The award won was under the category Champion of Smallholder Agriculture – Research Institution. The award was received by two (2) staff of the Council on behalf of the Director General.

President Buhari reappoints Dr. Phillip Olusegun Ojo as Seed Council DG

President Muhammadu Buhari has re-appointed the Director-General of the National Agricultural Seeds Council (NASC), Dr. Phillip Olusegun Ojo, as a result of the successes of the seed sector in Nigeria under his watch. According to a letter signed by the Minister of Agriculture and Rural Development, Chief Audu Ogbeh, the re-appointment takes effect from Sunday, May 26, 2019. Dr. Ojo whose areas of special expertise include Seed Certification and Quality Control, Seed Production, Seed Testing, Seed Conditioning, Seed Storage and Capacity Building, has deployed his wealth of experience in transforming the Council into an innovative agency that has recorded tremendous growth and progress. Under his leadership, Nigeria through the Council is benefiting from the regional harmonised seed regulation within the Economic Community of West African States (ECOWAS), as the country is so far the only one capable of moving seeds to other countries as a result of its advanced seed system, leading to numerous job and wealth creation opportunities along the seed value chain.

Also important is the significant increase in value of investment in the seed industry with Nigeria becoming the hub of seed production in Africa where presences of nationally owned large scale seed production companies that compete well with multinational giants are recorded. Dr. Ojo had said at different forums that there are huge challenges to tackle in the seed industry, including adulteration, smuggling and selling of grains as seeds, leading to poor harvests and low returns on crop cultivation investments. Sales of poor and adulterated seeds to farmers by unscrupulous merchants who defraud farmers and give companies a bad name are at their barest minimum as the Council’s seed inspectorate mechanism are working tireless with stakeholders to arrest fake seed producers and sellers.

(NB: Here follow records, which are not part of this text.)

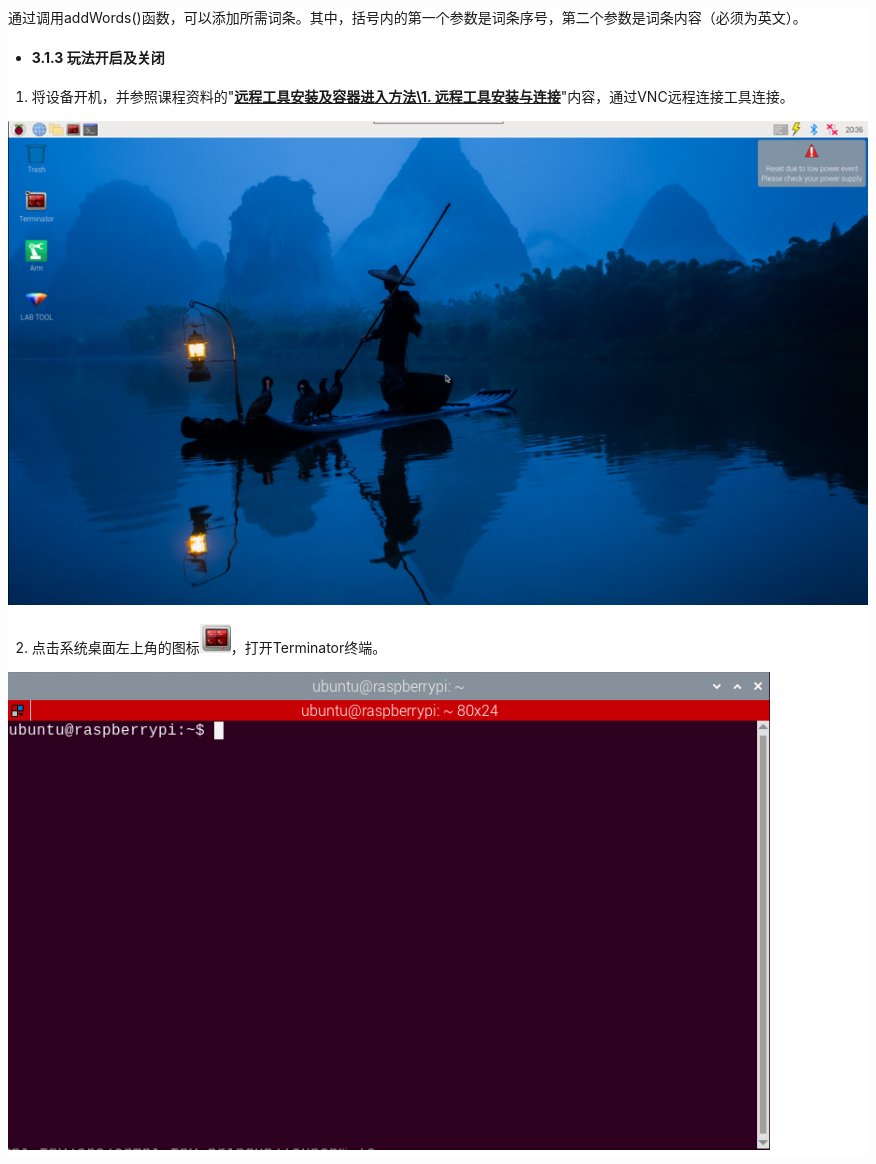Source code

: 通过调用addWords()函数，可以添加所需词条。其中，括号内的第一个参数是词条序号，第二个参数是词条内容（必须为英文）。

- #### 3.1.3 玩法开启及关闭

1. 将设备开机，并参照课程资料的"**[远程工具安装及容器进入方法\1. 远程工具安装与连接](https://docs.hiwonder.com/projects/ArmPi_FPV/en/latest/docs/8.remote.html#id2)**"内容，通过VNC远程连接工具连接。

<img src="../_static/media/16.voice_interaction_gameplay/3.1/image3.png" />

2. 点击系统桌面左上角的图标<img src="../_static/media/16.voice_interaction_gameplay/3.1/image4.png"  />，打开Terminator终端。

<img src="../_static/media/16.voice_interaction_gameplay/3.1/image5.png" />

He said with the appointment, his team would work with breeders, seed companies, input dealers and farmers to ensure international good practices in the sector, saying without a viable seed industry, food security and sustainability of farm operations would be a complete failure.

KICK OFF OF ACTIVITIES TOWARDS THE DEVELOPMENT AND INTRODUCTION OF A NASCODE SMART SEED LABELING AND VERIFICATION SYSTEMS FOR NIGERIA, HELD AT NASC HEADQUARTERS, SHEDA ON FRIDAY MAY 3, 2019.

In a bid to further enhance the seed sector in Nigeria and West Africa, a letter of intent between NASC and mPedigree, the technology giant behind the success of Goldkeys platform globally, was signed. This will mean that in the next few months, NASC will just like in the pharmaceutical industry introduce a turnkey electronic seed certification system with scratch card authentication and enhance security features that will make it impossible for the faking of any seed certified by the NASC.

The Goldkeys technology, will enable quality and genuineness verification by farmers and the public through SMS, smartphone apps (with GS1 barcoding support) and web. It is also equipped with its own integrated call center desk software. Farmers and the public can use any of the aforementioned channels to confirm within a few seconds if a tag on any seed purchased by them was genuinely issued by NASC or not.

The technology will give NASC complete control over every certification tag and batch of seeds right from its production and movement throughout the entire seeds value chain. This innovation is supported by AGRA and USAID/Nigeria.